> _INSTRUCTIONS FOR THE TASK_: Will you output all of the data below exactly, omitting the images?

==== EXCERPTED RECORDS

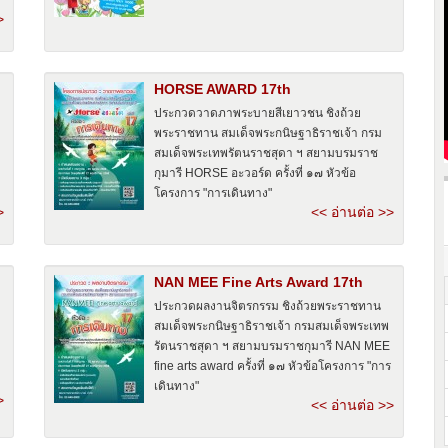
>
HORSE AWARD 17th
ประกวดวาดภาพระบายสีเยาวชน ชิงถ้วย
พระราชทาน สมเด็จพระกนิษฐาธิราชเจ้า กรม
สมเด็จพระเทพรัตนราชสุดา ฯ สยามบรมราช
กุมารี HORSE อะวอร์ด ครั้งที่ ๑๗ หัวข้อ
โครงการ "การเดินทาง"
>
<< อ่านต่อ >>
NAN MEE Fine Arts Award 17th
ประกวดผลงานจิตรกรรม ชิงถ้วยพระราชทาน
สมเด็จพระกนิษฐาธิราชเจ้า กรมสมเด็จพระเทพ
รัตนราชสุดา ฯ สยามบรมราชกุมารี NAN MEE
fine arts award ครั้งที่ ๑๗ หัวข้อโครงการ "การ
เดินทาง"
>
<< อ่านต่อ >>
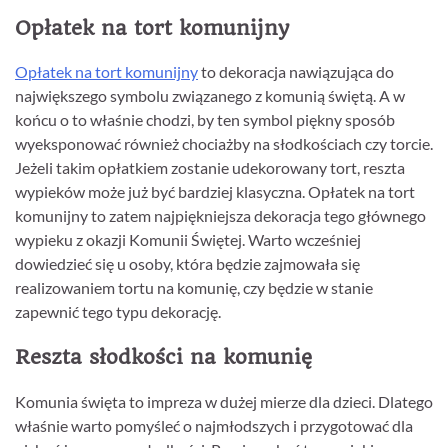
Opłatek na tort komunijny
Opłatek na tort komunijny
to dekoracja nawiązująca do
największego symbolu związanego z komunią świętą. A w
końcu o to właśnie chodzi, by ten symbol piękny sposób
wyeksponować również chociażby na słodkościach czy torcie.
Jeżeli takim opłatkiem zostanie udekorowany tort, reszta
wypieków może już być bardziej klasyczna. Opłatek na tort
komunijny to zatem najpiękniejsza dekoracja tego głównego
wypieku z okazji Komunii Świętej. Warto wcześniej
dowiedzieć się u osoby, która będzie zajmowała się
realizowaniem tortu na komunię, czy będzie w stanie
zapewnić tego typu dekorację.
Reszta słodkości na komunię
Komunia święta to impreza w dużej mierze dla dzieci. Dlatego
właśnie warto pomyśleć o najmłodszych i przygotować dla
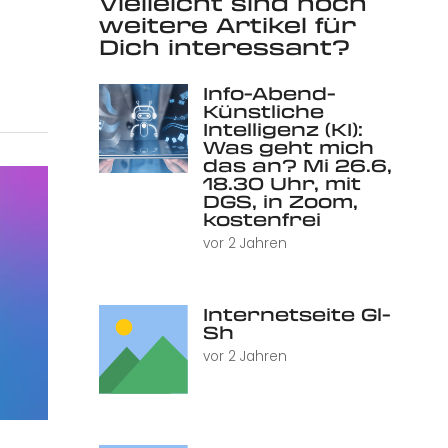
Vielleicht sind noch
weitere Artikel für
Dich interessant?
Info-Abend-
Künstliche
Intelligenz (KI):
Was geht mich
das an? Mi 26.6,
18.30 Uhr, mit
DGS, in Zoom,
kostenfrei
vor 2 Jahren
Internetseite Gl-
Sh
vor 2 Jahren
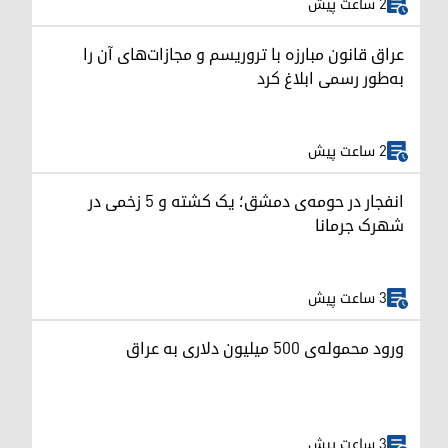
2 ساعت پیش
عراق قانون مبارزه با تروریسم و مجازات‌های آن را
به‌طور رسمی ابلاغ کرد
2 ساعت پیش
انفجار در حومه‌ی دمشق؛ یک کشته و ۵ زخمی در
شهرک جرمانا
3 ساعت پیش
ورود محموله‌ی ۵۰۰ میلیون دلاری به عراق
3 ساعت پیش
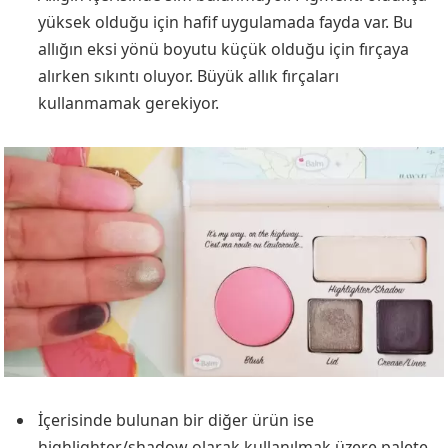
yüksek olduğu için hafif uygulamada fayda var. Bu
allığın eksi yönü boyutu küçük olduğu için fırçaya
alırken sıkıntı oluyor. Büyük allık fırçaları
kullanmamak gerekiyor.
İçerisinde bulunan bir diğer ürün ise
highlighter/shadow olarak kullanılmak üzere palete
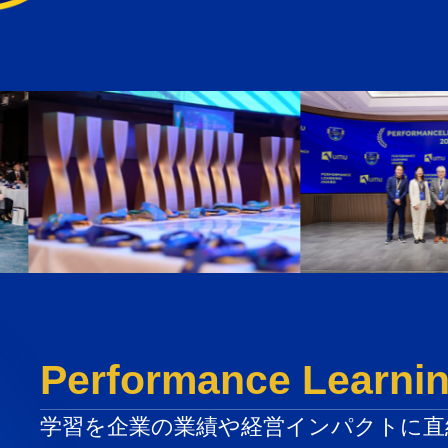
Performance Learn
学習を企業の業績や経営インパクトに直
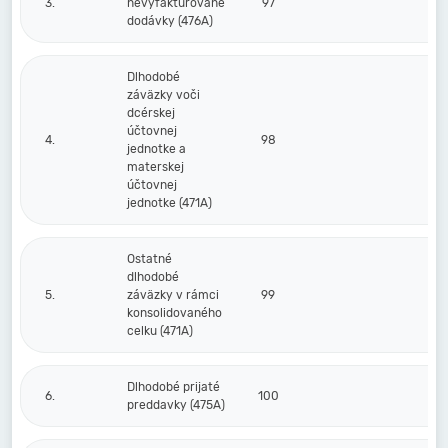
3.
nevyfakturované
97
dodávky (476A)
Dlhodobé
záväzky voči
dcérskej
účtovnej
4.
98
jednotke a
materskej
účtovnej
jednotke (471A)
Ostatné
dlhodobé
5.
záväzky v rámci
99
konsolidovaného
celku (471A)
Dlhodobé prijaté
6.
100
preddavky (475A)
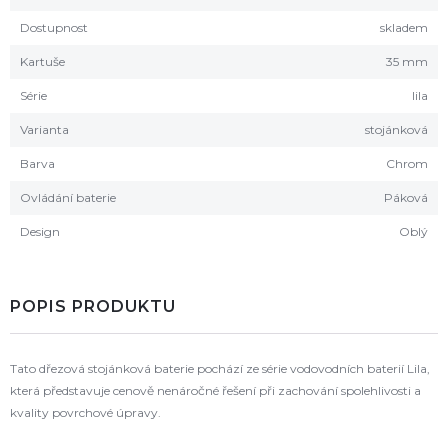
Dostupnost
skladem
Kartuše
35 mm
Série
lila
Varianta
stojánková
Barva
Chrom
Ovládání baterie
Páková
Design
Oblý
POPIS PRODUKTU
Tato dřezová stojánková baterie pochází ze série vodovodních baterií Lila,
která představuje cenově nenáročné řešení při zachování spolehlivosti a
kvality povrchové úpravy.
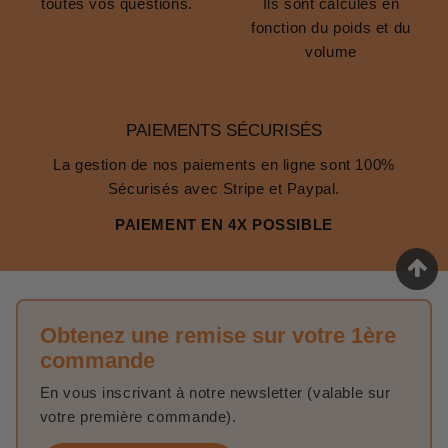
toutes vos questions.
Ils sont calculés en
fonction du poids et du
volume
PAIEMENTS SÉCURISÉS
La gestion de nos paiements en ligne sont 100%
Sécurisés avec Stripe et Paypal.
PAIEMENT EN 4X POSSIBLE
Obtenez une remise sur votre 1ère
commande
En vous inscrivant à notre newsletter (valable sur
votre première commande).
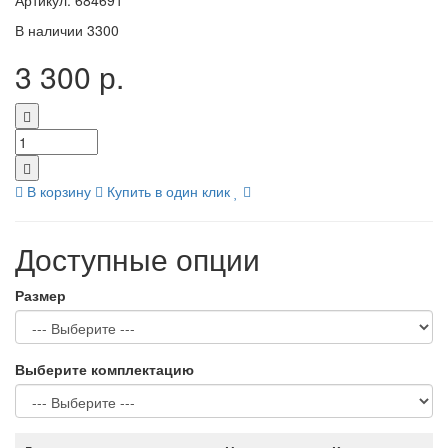
Артикул:
684691
В наличии
3300
3 300 р.
В корзину
Купить в один клик
Доступные опции
Размер
Выберите комплектацию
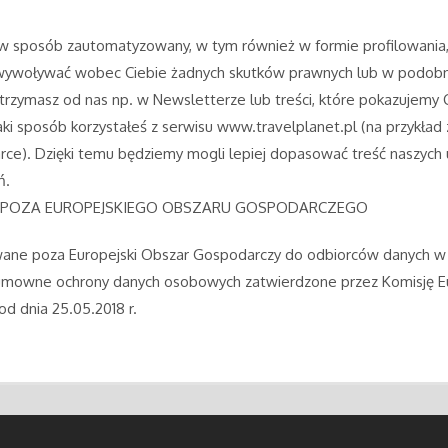
 sposób zautomatyzowany, w tym również w formie profilowania, 
wywoływać wobec Ciebie żadnych skutków prawnych lub w podobn
otrzymasz od nas np. w Newsletterze lub treści, które pokazujemy C
i sposób korzystałeś z serwisu www.travelplanet.pl (na przykład z
rce). Dzięki temu będziemy mogli lepiej dopasować treść naszych
ń.
SPOZA EUROPEJSKIEGO OBSZARU GOSPODARCZEGO
ne poza Europejski Obszar Gospodarczy do odbiorców danych w 
 umowne ochrony danych osobowych zatwierdzone przez Komisję E
od dnia 25.05.2018 r.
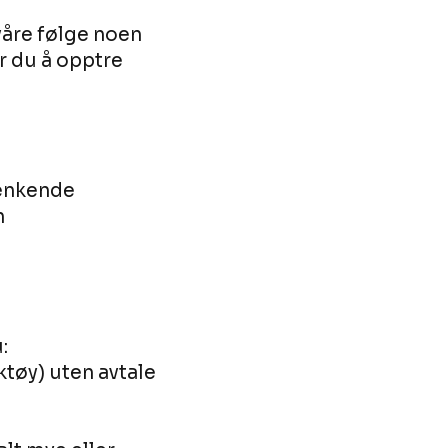
 våre følge noen
r du å opptre
renkende
n
:
tøy) uten avtale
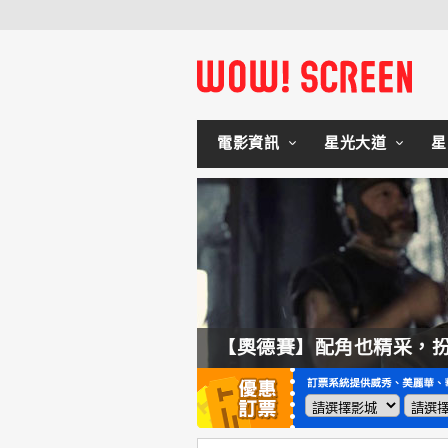
電影資訊
星光大道
星
拍不來！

========

> _TASK ANSWER_:
>
HORSE AWARD 17th
ประกวดวาดภาพระบายสีเยาวชน ชิงถ้วย
พระราชทาน สมเด็จพระกนิษฐาธิราชเจ้า กรม
สมเด็จพระเทพรัตนราชสุดา ฯ สยามบรมราช
กุมารี HORSE อะวอร์ด ครั้งที่ ๑๗ หัวข้อ
โครงการ "การเดินทาง"
>
<< อ่านต่อ >>
NAN MEE Fine Arts Award 17th
ประกวดผลงานจิตรกรรม ชิงถ้วยพระราชทาน
สมเด็จพระกนิษฐาธิราชเจ้า กรมสมเด็จพระเทพ
รัตนราชสุดา ฯ สยามบรมราชกุมารี NAN MEE
fine arts award ครั้งที่ ๑๗ หัวข้อโครงการ "การ
เดินทาง"
>
<< อ่านต่อ >>
Opłatek na tort komunijny
Opłatek na tort komunijny
to dekoracja nawiązująca do
największego symbolu związanego z komunią świętą. A w
końcu o to właśnie chodzi, by ten symbol piękny sposób
wyeksponować również chociażby na słodkościach czy torcie.
Jeżeli takim opłatkiem zostanie udekorowany tort, reszta
wypieków może już być bardziej klasyczna. Opłatek na tort
komunijny to zatem najpiękniejsza dekoracja tego głównego
wypieku z okazji Komunii Świętej. Warto wcześniej
dowiedzieć się u osoby, która będzie zajmowała się
realizowaniem tortu na komunię, czy będzie w stanie
zapewnić tego typu dekorację.
Reszta słodkości na komunię
Komunia święta to impreza w dużej mierze dla dzieci. Dlatego
właśnie warto pomyśleć o najmłodszych i przygotować dla
Vielleicht sind noch
weitere Artikel für
Dich interessant?
Info-Abend-
Künstliche
Intelligenz (KI):
Was geht mich
das an? Mi 26.6,
18.30 Uhr, mit
DGS, in Zoom,
kostenfrei
vor 2 Jahren
Internetseite Gl-
Sh
vor 2 Jahren
2 ساعت پیش
عراق قانون مبارزه با تروریسم و مجازات‌های آن را
به‌طور رسمی ابلاغ کرد
2 ساعت پیش
انفجار در حومه‌ی دمشق؛ یک کشته و ۵ زخمی در
شهرک جرمانا
3 ساعت پیش
ورود محموله‌ی ۵۰۰ میلیون دلاری به عراق
3 ساعت پیش
yüksek olduğu için hafif uygulamada fayda var. Bu
allığın eksi yönü boyutu küçük olduğu için fırçaya
alırken sıkıntı oluyor. Büyük allık fırçaları
kullanmamak gerekiyor.
İçerisinde bulunan bir diğer ürün ise
highlighter/shadow olarak kullanılmak üzere palete
Performance Learn
学習を企業の業績や経営インパクトに直
3.
nevyfakturované
97
dodávky (476A)
Dlhodobé
záväzky voči
dcérskej
účtovnej
4.
98
jednotke a
materskej
účtovnej
jednotke (471A)
Ostatné
dlhodobé
5.
záväzky v rámci
99
konsolidovaného
celku (471A)
Dlhodobé prijaté
6.
100
preddavky (475A)
Dostupnost
skladem
Kartuše
35 mm
Série
lila
Varianta
stojánková
Barva
Chrom
Ovládání baterie
Páková
Design
Oblý
POPIS PRODUKTU
Tato dřezová stojánková baterie pochází ze série vodovodních baterií Lila,
která představuje cenově nenáročné řešení při zachování spolehlivosti a
kvality povrchové úpravy.
toutes vos questions.
Ils sont calculés en
fonction du poids et du
volume
PAIEMENTS SÉCURISÉS
La gestion de nos paiements en ligne sont 100%
Sécurisés avec Stripe et Paypal.
PAIEMENT EN 4X POSSIBLE
Obtenez une remise sur votre 1ère
commande
En vous inscrivant à notre newsletter (valable sur
votre première commande).
Артикул:
684691
В наличии
3300
3 300 р.
В корзину
Купить в один клик
Доступные опции
Размер
Выберите комплектацию
 sposób zautomatyzowany, w tym również w formie profilowania, 
wywoływać wobec Ciebie żadnych skutków prawnych lub w podobn
otrzymasz od nas np. w Newsletterze lub treści, które pokazujemy C
i sposób korzystałeś z serwisu www.travelplanet.pl (na przykład z
rce). Dzięki temu będziemy mogli lepiej dopasować treść naszych
ń.
SPOZA EUROPEJSKIEGO OBSZARU GOSPODARCZEGO
ne poza Europejski Obszar Gospodarczy do odbiorców danych w 
 umowne ochrony danych osobowych zatwierdzone przez Komisję E
od dnia 25.05.2018 r.
 våre følge noen
r du å opptre
renkende
n
:
tøy) uten avtale
電影資訊
星光大道
星
拍不來！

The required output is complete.